DATASET EXCERPTS:
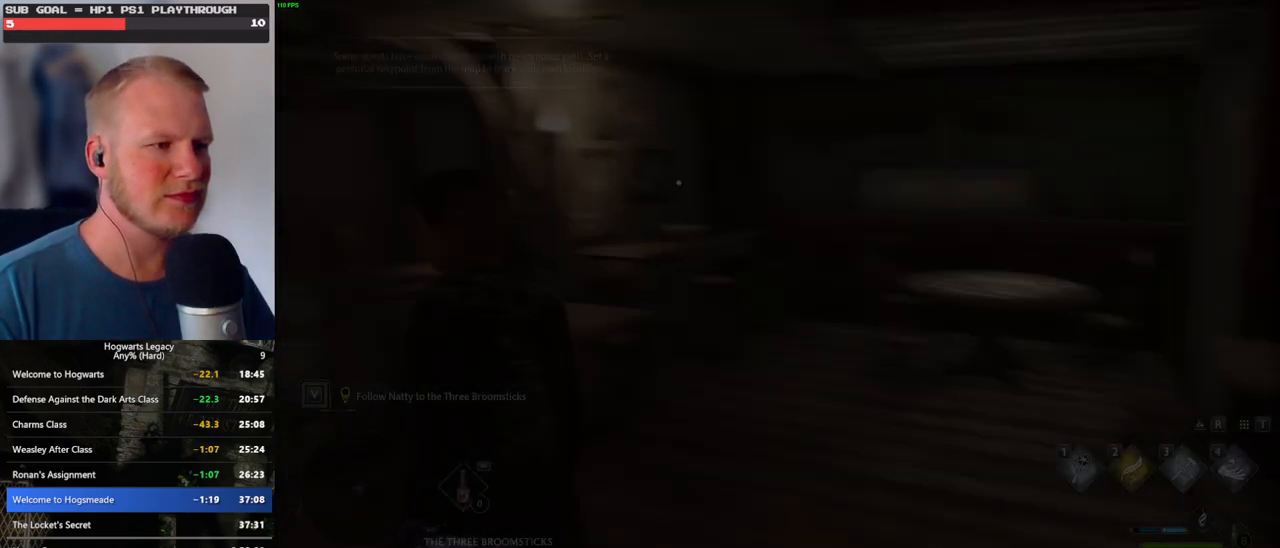
{"keys": ["d", "w"], "mouse": [], "events": [[17, "w", "down"], [134, "shift_l", "down"], [334, "shift_l", "up"]]}
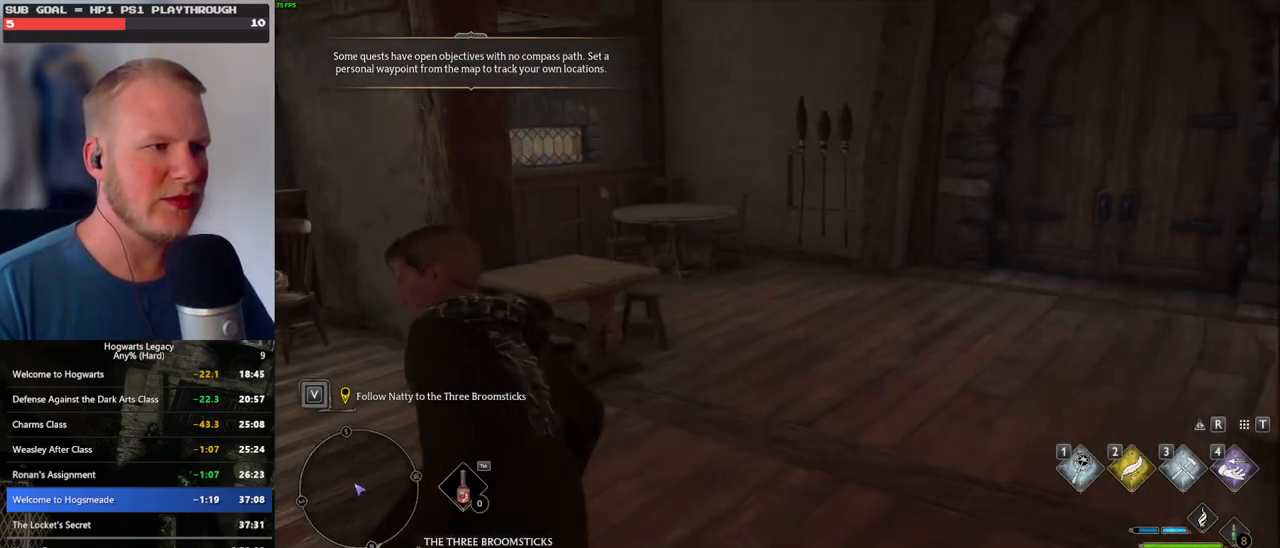
{"keys": ["d", "w"], "mouse": [], "events": []}
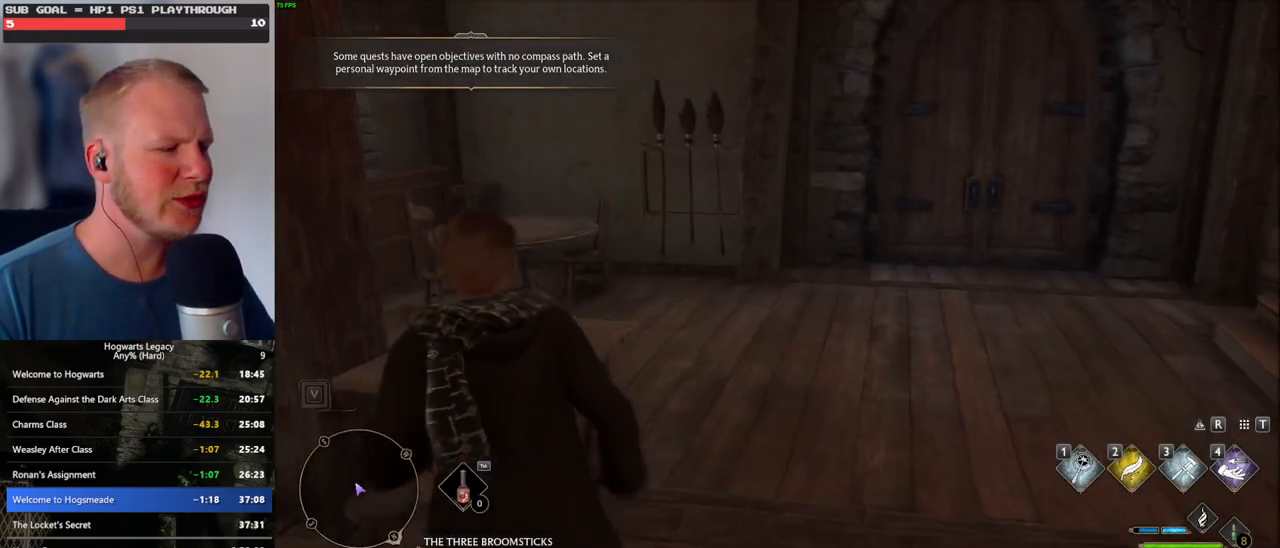
{"keys": ["w"], "mouse": [], "events": [[384, "d", "up"]]}
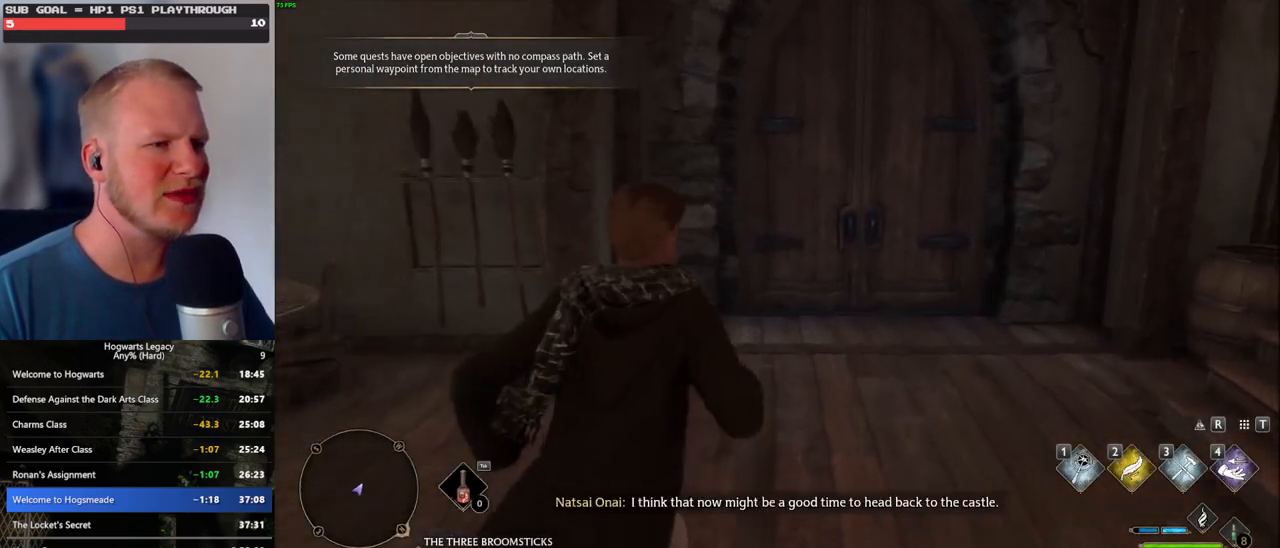
{"keys": ["w"], "mouse": [], "events": []}
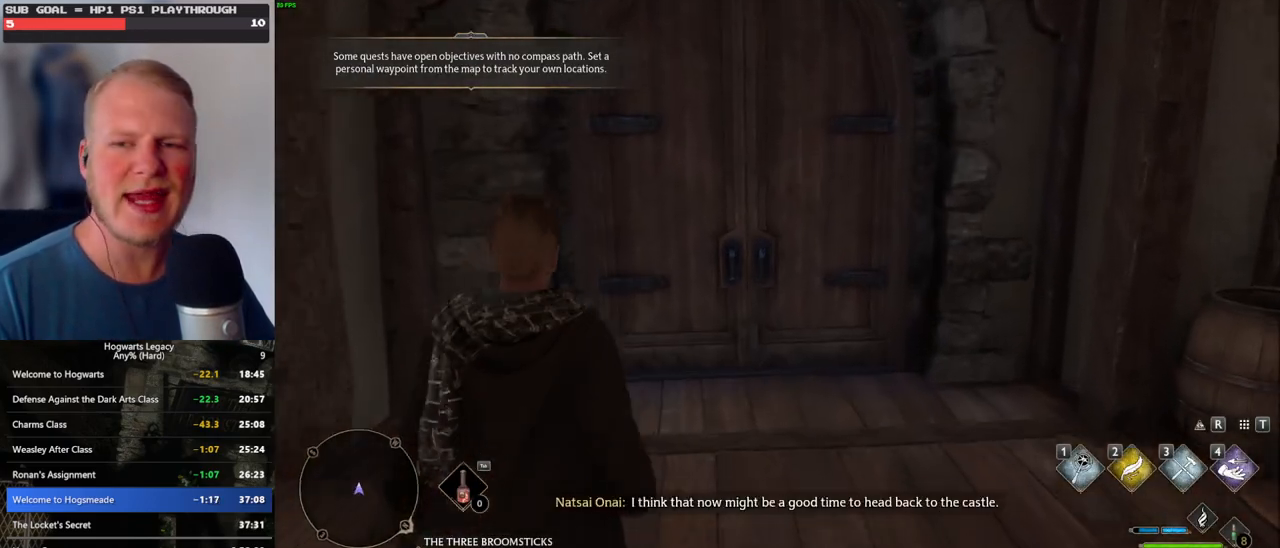
{"keys": ["w"], "mouse": [], "events": []}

TASK TO COMPLETE: All of the entries need to be copied exactly, minus any pictures.

RESPONSE AREA:
{"keys": ["d", "w"], "mouse": [], "events": [[17, "w", "down"], [134, "shift_l", "down"], [334, "shift_l", "up"]]}
{"keys": ["d", "w"], "mouse": [], "events": []}
{"keys": ["w"], "mouse": [], "events": [[384, "d", "up"]]}
{"keys": ["w"], "mouse": [], "events": []}
{"keys": ["w"], "mouse": [], "events": []}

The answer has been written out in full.